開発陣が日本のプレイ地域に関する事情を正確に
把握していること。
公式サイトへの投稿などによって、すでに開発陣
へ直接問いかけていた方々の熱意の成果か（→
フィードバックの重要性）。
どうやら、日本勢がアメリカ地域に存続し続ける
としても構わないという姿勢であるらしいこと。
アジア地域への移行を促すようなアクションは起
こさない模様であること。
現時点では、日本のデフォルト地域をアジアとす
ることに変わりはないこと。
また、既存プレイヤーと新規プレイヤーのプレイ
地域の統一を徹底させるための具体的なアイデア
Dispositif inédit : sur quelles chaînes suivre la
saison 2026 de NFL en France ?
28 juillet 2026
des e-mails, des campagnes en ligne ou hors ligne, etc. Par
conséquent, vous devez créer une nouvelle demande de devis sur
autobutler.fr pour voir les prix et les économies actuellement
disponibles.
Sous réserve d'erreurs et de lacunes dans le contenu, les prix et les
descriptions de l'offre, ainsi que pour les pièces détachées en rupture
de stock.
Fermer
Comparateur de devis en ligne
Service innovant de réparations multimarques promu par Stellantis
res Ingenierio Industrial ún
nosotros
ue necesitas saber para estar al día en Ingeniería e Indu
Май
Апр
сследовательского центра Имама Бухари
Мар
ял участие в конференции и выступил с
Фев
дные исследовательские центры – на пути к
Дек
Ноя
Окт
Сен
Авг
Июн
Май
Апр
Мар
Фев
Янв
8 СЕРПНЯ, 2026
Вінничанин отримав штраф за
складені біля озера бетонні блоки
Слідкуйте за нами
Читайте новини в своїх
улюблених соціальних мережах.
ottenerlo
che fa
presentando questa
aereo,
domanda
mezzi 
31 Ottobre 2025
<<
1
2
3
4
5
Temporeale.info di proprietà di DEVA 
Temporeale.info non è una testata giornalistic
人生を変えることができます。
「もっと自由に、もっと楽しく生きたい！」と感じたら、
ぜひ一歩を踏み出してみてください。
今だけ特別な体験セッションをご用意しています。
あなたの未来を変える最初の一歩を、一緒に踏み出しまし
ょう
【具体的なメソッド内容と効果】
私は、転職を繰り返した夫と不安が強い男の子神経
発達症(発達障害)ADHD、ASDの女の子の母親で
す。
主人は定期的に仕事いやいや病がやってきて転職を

Assignment: Could you edit the records above so that "Fermer" becomes "Close" and everything else stays the same?

Reply to the task:
開発陣が日本のプレイ地域に関する事情を正確に
把握していること。
公式サイトへの投稿などによって、すでに開発陣
へ直接問いかけていた方々の熱意の成果か（→
フィードバックの重要性）。
どうやら、日本勢がアメリカ地域に存続し続ける
としても構わないという姿勢であるらしいこと。
アジア地域への移行を促すようなアクションは起
こさない模様であること。
現時点では、日本のデフォルト地域をアジアとす
ることに変わりはないこと。
また、既存プレイヤーと新規プレイヤーのプレイ
地域の統一を徹底させるための具体的なアイデア
Dispositif inédit : sur quelles chaînes suivre la
saison 2026 de NFL en France ?
28 juillet 2026
des e-mails, des campagnes en ligne ou hors ligne, etc. Par
conséquent, vous devez créer une nouvelle demande de devis sur
autobutler.fr pour voir les prix et les économies actuellement
disponibles.
Sous réserve d'erreurs et de lacunes dans le contenu, les prix et les
descriptions de l'offre, ainsi que pour les pièces détachées en rupture
de stock.
Close
Comparateur de devis en ligne
Service innovant de réparations multimarques promu par Stellantis
res Ingenierio Industrial ún
nosotros
ue necesitas saber para estar al día en Ingeniería e Indu
Май
Апр
сследовательского центра Имама Бухари
Мар
ял участие в конференции и выступил с
Фев
дные исследовательские центры – на пути к
Дек
Ноя
Окт
Сен
Авг
Июн
Май
Апр
Мар
Фев
Янв
8 СЕРПНЯ, 2026
Вінничанин отримав штраф за
складені біля озера бетонні блоки
Слідкуйте за нами
Читайте новини в своїх
улюблених соціальних мережах.
ottenerlo
che fa
presentando questa
aereo,
domanda
mezzi 
31 Ottobre 2025
<<
1
2
3
4
5
Temporeale.info di proprietà di DEVA 
Temporeale.info non è una testata giornalistic
人生を変えることができます。
「もっと自由に、もっと楽しく生きたい！」と感じたら、
ぜひ一歩を踏み出してみてください。
今だけ特別な体験セッションをご用意しています。
あなたの未来を変える最初の一歩を、一緒に踏み出しまし
ょう
【具体的なメソッド内容と効果】
私は、転職を繰り返した夫と不安が強い男の子神経
発達症(発達障害)ADHD、ASDの女の子の母親で
す。
主人は定期的に仕事いやいや病がやってきて転職を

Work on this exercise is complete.